- **SUPPLIED PASSAGE**:
^^^^^^^^^^^^^^^^
These delusions carry with them extreme consequences in the real world.
PREMISE THIRTEEN
Those in power rule by force, and the sooner we break ourselves of illusions to the contrary, the sooner we can at least begin to make reasonable decisions about whether, when, and how we are going to resist.
PREMISE FOURTEEN
From birth on — and probably from conception, but I’m not sure how I’d make the case — we are individually and collectively enculturated to hate life, hate the natural world, hate the wild, hate wild animals, hate women, hate children, hate our bodies, hate and fear our emotions, hate ourselves. If we did not hate the world, we could not allow it to be destroyed before our eyes. If we did not hate ourselves, we could not allow our homes—and our bodies—to be poisoned.
PREMISE FIFTEEN
Love does not imply pacifism.
PREMISE SIXTEEN
The material world is primary. This does not mean that the spirit does not exist, nor that the material world is all there is. It means that spirit mixes with flesh. It means also that real world actions have real world consequences. It means we cannot rely on Jesus, Santa Claus, the Great Mother, or even the Easter Bunny to get us out of this mess. It means this mess really is a mess, and not just the movement of God’s eyebrows. It means we have to face this mess ourselves. It means that for the time we are here on Earth—whether or not we end up somewhere else after we die, and whether we are condemned or privileged to live here — the Earth is the point. It is primary. It is our home. It is everything. It is silly to think or act or be as though this world is not real and primary. It is silly and pathetic to not live our lives as though our lives are real.
PREMISE SEVENTEEN
It is a mistake (or more likely, denial) to base our decisions on whether actions arising from them will or won’t frighten fence-sitters, or the mass of Americans.
^^^^^^^^^^^^^^^^
- **THE DATA**:
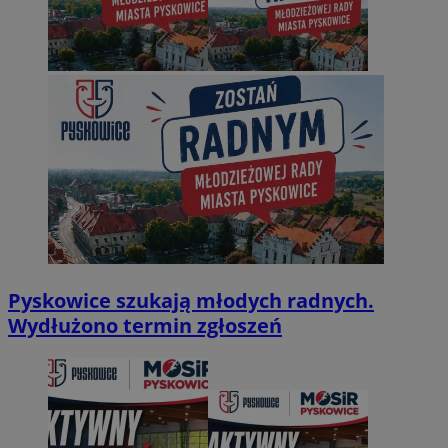
Pyskowice szukają młodych radnych.
Wydłużono termin zgłoszeń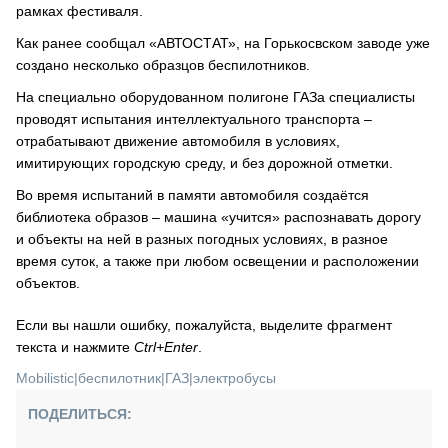
рамках фестиваля.
Как ранее сообщал «АВТОСТАТ», на Горькосвском заводе уже
создано несколько образцов беспилотников.
На специально оборудованном полигоне ГАЗа специалисты
проводят испытания интеллектуального транспорта –
отрабатывают движение автомобиля в условиях,
имитирующих городскую среду, и без дорожной отметки.
Во время испытаний в памяти автомобиля создаётся
библиотека образов – машина «учится» распознавать дорогу
и объекты на ней в разных погодных условиях, в разное
время суток, а также при любом освещении и расположении
объектов.
Если вы нашли ошибку, пожалуйста, выделите фрагмент
текста и нажмите
Ctrl+Enter
.
Mobilistic
|
беспилотник
|
ГАЗ
|
электробусы
ПОДЕЛИТЬСЯ: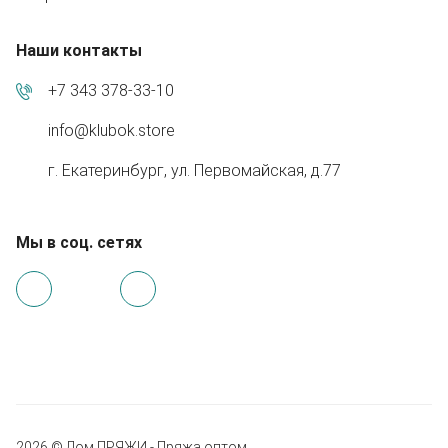
Наши контакты
+7 343 378-33-10
info@klubok.store
г. Екатеринбург, ул. Первомайская, д.77
Мы в соц. сетях
2026 © Дом ПРЯЖИ - Пряжа оптом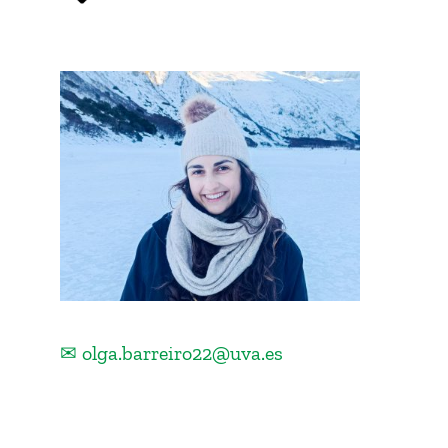
✉ olga.barreiro22@uva.es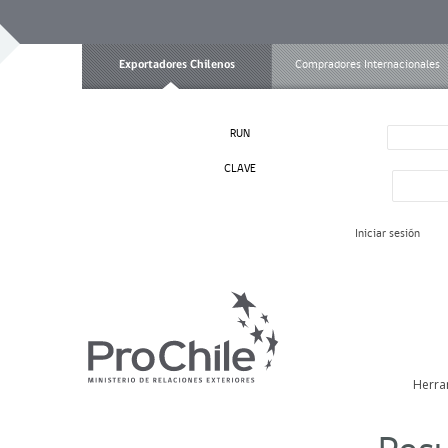
Exportadores Chilenos
Compradores Internacionales
RUN
CLAVE
Iniciar sesión
Herra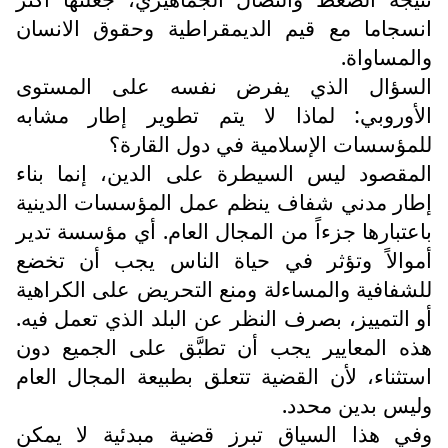
انسجاما مع قيم الديمقراطية وحقوق الانسان
والمساواة.
السؤال الذي يفرض نفسه على المستوى
الأوروبي: لماذا لا يتم تطوير إطار مشابه
للمؤسسات الإسلامية في دول القارة؟
المقصود ليس السيطرة على الدين، إنما بناء
إطار مدني شفاف ينظم عمل المؤسسات الدينية
باعتبارها جزءاً من المجال العام. أي مؤسسة تدير
أموالاً وتؤثر في حياة الناس يجب أن تخضع
للشفافية والمساءلة ومنع التحريض على الكراهية
أو التمييز، بصرف النظر عن البلد الذي تعمل فيه.
هذه المعايير يجب أن تطبَّق على الجميع دون
استثناء، لأن القضية تتعلق بطبيعة المجال العام
وليس بدين محدد.
وفي هذا السياق تبرز قضية مبدئية لا يمكن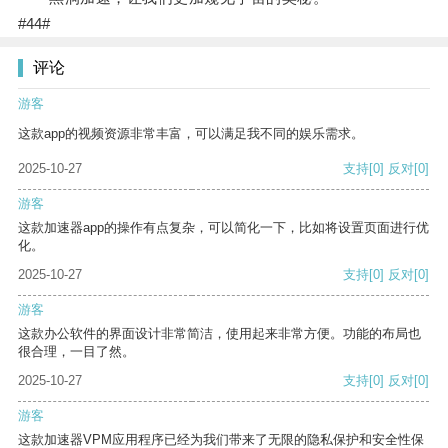
#44#
评论
游客
这款app的视频资源非常丰富，可以满足我不同的娱乐需求。
2025-10-27
支持
[0]
反对
[0]
游客
这款加速器app的操作有点复杂，可以简化一下，比如将设置页面进行优
化。
2025-10-27
支持
[0]
反对
[0]
游客
这款办公软件的界面设计非常简洁，使用起来非常方便。功能的布局也
很合理，一目了然。
2025-10-27
支持
[0]
反对
[0]
游客
这款加速器VPM应用程序已经为我们带来了无限的隐私保护和安全性保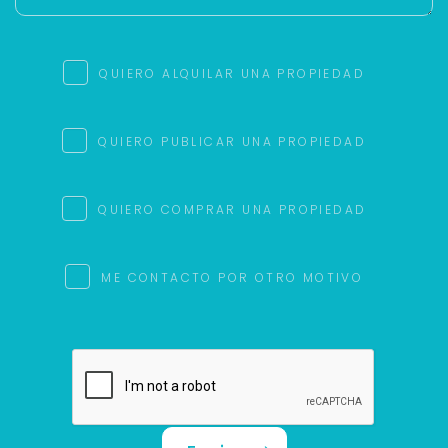
QUIERO ALQUILAR UNA PROPIEDAD
QUIERO PUBLICAR UNA PROPIEDAD
QUIERO COMPRAR UNA PROPIEDAD
ME CONTACTO POR OTRO MOTIVO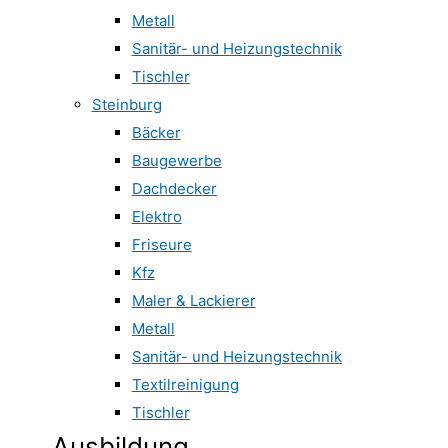
Metall
Sanitär- und Heizungstechnik
Tischler
Steinburg
Bäcker
Baugewerbe
Dachdecker
Elektro
Friseure
Kfz
Maler & Lackierer
Metall
Sanitär- und Heizungstechnik
Textilreinigung
Tischler
Ausbildung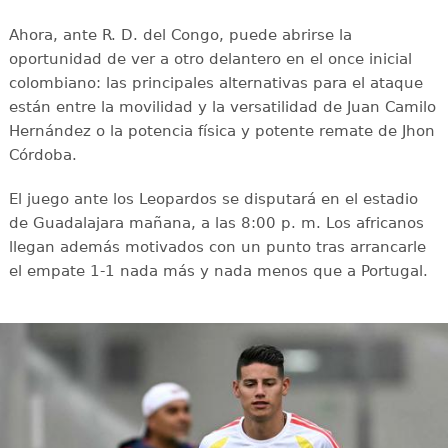
Ahora, ante R. D. del Congo, puede abrirse la
oportunidad de ver a otro delantero en el once inicial
colombiano: las principales alternativas para el ataque
están entre la movilidad y la versatilidad de Juan Camilo
Hernández o la potencia física y potente remate de Jhon
Córdoba.
El juego ante los Leopardos se disputará en el estadio
de Guadalajara mañana, a las 8:00 p. m. Los africanos
llegan además motivados con un punto tras arrancarle
el empate 1-1 nada más y nada menos que a Portugal.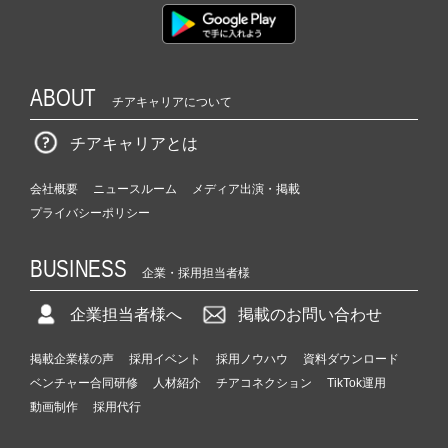
ABOUT
チアキャリアについて
チアキャリアとは
会社概要
ニュースルーム
メディア出演・掲載
プライバシーポリシー
BUSINESS
企業・採用担当者様
企業担当者様へ
掲載のお問い合わせ
掲載企業様の声
採用イベント
採用ノウハウ
資料ダウンロード
ベンチャー合同研修
人材紹介
チアコネクション
TikTok運用
動画制作
採用代行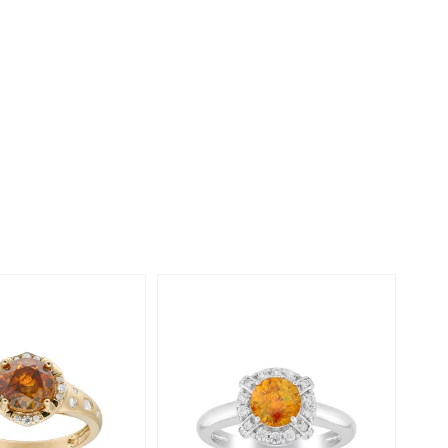
Perle
Ringgröße ermitteln
lith
Spinell
in
Zirkon
Gelb
-11%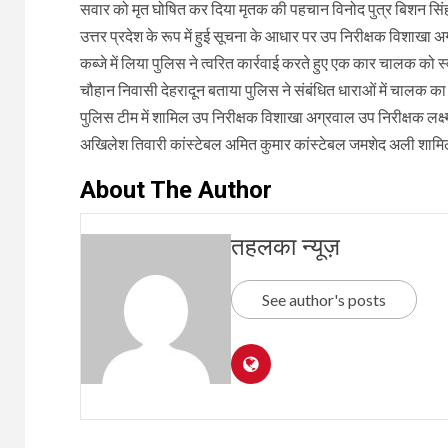
सवार को मृत घोषित कर दिया मृतक की पहचान विनोद पुत्र बिशन सिं
उत्तर प्रदेश के रूप में हुई सूचना के आधार पर उप निरीक्षक विशाखा अग
कब्जे में लिया पुलिस ने त्वरित कार्रवाई करते हुए एक कार चालक क
चौहान निवासी देहरादून बताया पुलिस ने संबंधित धाराओं में चालक क
पुलिस टीम में शामिल उप निरीक्षक विशाखा अग्रवाल उप निरीक्षक लक्ष्म
अखिलेश तिवारी कांस्टेबल अमित कुमार कांस्टेबल जमशेद अली शामि
About The Author
तहलका न्यूज़
See author's posts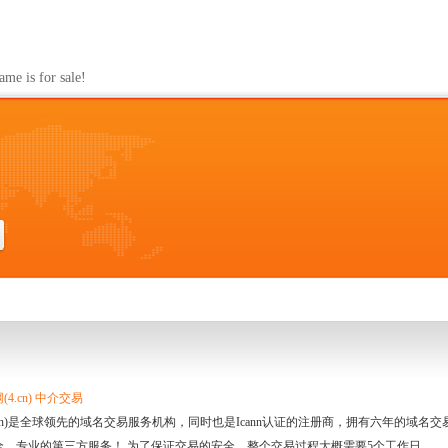
s for sale!
4.cn) 中介交易
.cn)是全球领先的域名交易服务机构，同时也是Icann认证的注册商，拥有六年的域
全、专业的第三方服务！ 为了保证交易的安全，整个交易过程大概需要5个工作日。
^^^^^^^^^^^^^^^^
- **THINGS TO DO**:
[A] In two sentences, sum up the numbered premises above.
[B] Carry on the numbered premises about power, hatred, and the material world, starting after the last sentence of Premise Seventeen.

- **OUTPUTS IN ORDER**:
[A] The premises hold that those in power rule by force, that people are enculturated from birth to hate life, the natural world, and themselves, and that love does not imply pacifism. They also hold that the material world is primary and that we must face this mess ourselves, and they call it a mistake to base decisions on whether actions will frighten fence-sitters.

[B]
PREMISE EIGHTEEN
Our current sense of self is no more sustainable than our current use of energy or technology.
PREMISE NINETEEN
The culture’s problem lies above all in the belief that controlling and abusing the natural world is justifiable.
PREMISE TWENTY
Within this culture, economics — not community well-being, not morals, not ethics, not justice, not life itself — drives social decisions.
Modification of Premise Twenty: Social decisions are determined primarily (and often exclusively) on the basis of whether these decisions will increase the monetary fortunes of the decision-makers and those they serve.
Re-modification of Premise Twenty: Social decisions are determined primarily (and often exclusively) on the basis of whether these decisions will increase the power of the decision-makers and those they serve.
Re-modification of Premise Twenty: Social decisions are founded primarily (and often exclusively) on the almost entirely unexamined belief that the decision-makers and those they serve are entitled to magnify their power and/or financial fortunes at the expense of those below.
Re-modification of Premise Twenty: If you dig to the heart of it—if there is any heart left—you will find that social decisions are determined primarily on the basis of how well these decisions serve the ends of controlling or destroying wild nature.